TERMINALLY ILL: Depression Biggest Factor In Suicide
The chief reasons terminally ill patients consider euthanasia or assisted suicide are depression and dependence on others, according to a "landmark study of nearly 1,000 dying patients" presented this week at a Los Angeles meeting of oncologists. The Boston Globe reports that the findings run counter to the common belief that pain is the leading reason people consider suicide, "carry[ing] large implications for caregivers, patients and families, as well as for health care policy." The study's lead author, National Institutes of Health Chief Ethicist Dr. Ezekiel Emanuel, said: "When the American public thinks that euthanasia or physician-assisted suicide is acceptable, they are imagining a patient in uncontrollable agony. Few people think it is justifiable to end the life of a patient because he or she is depressed or needs a lot of help with eating or changing bandages or cleaning the house."
The Depression Factor
The study found that "severely depressed" terminally ill patients are twice as likely to consider suicide as terminally ill patients in general. Specifically, 20% of terminally ill patients "depressed all or most of the time" said they had contemplated suicide. And 16% of terminally ill patients with "heavy care needs" said they had "seriously" considered suicide. Ten percent of those patients with "little or no such dependency on others" said they had considered suicide. Only 4% of terminally ill patients who were not depressed said they had considered ending their life. The study does show, however, that only a minority, or 10.5% of all terminally ill patients seriously contemplate suicide.

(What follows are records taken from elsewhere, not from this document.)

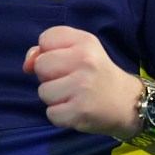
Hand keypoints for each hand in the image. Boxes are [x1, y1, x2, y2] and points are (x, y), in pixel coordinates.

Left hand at [23, 25, 142, 139]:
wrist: (127, 103)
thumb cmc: (96, 74)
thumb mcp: (79, 51)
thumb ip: (48, 51)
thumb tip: (27, 64)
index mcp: (85, 41)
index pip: (46, 39)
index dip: (48, 51)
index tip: (64, 60)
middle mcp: (84, 61)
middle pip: (40, 66)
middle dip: (49, 76)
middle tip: (69, 80)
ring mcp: (82, 86)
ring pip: (43, 92)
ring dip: (54, 97)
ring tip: (73, 96)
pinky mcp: (80, 111)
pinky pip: (50, 113)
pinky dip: (60, 115)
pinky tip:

Experts at the conference warned that reductions in Medicare payments have driven many patients to "despair." Emanuel "said patients' fear of becoming a burden on others should be seen in light of an imminent federal clamp-down on escalating home health care expenditures." Geriatrician Michael Cantor said, "I already see patients whose biggest fear is that they will become a burden on their families. And that's before new government policies on home care reimbursement take effect." Emanuel said the U.S. has "a contradictory social policy. The government is worried about home care fraud, but we need to be sure that people get the services they need without enormous economic burdens" (Knox, 5/20).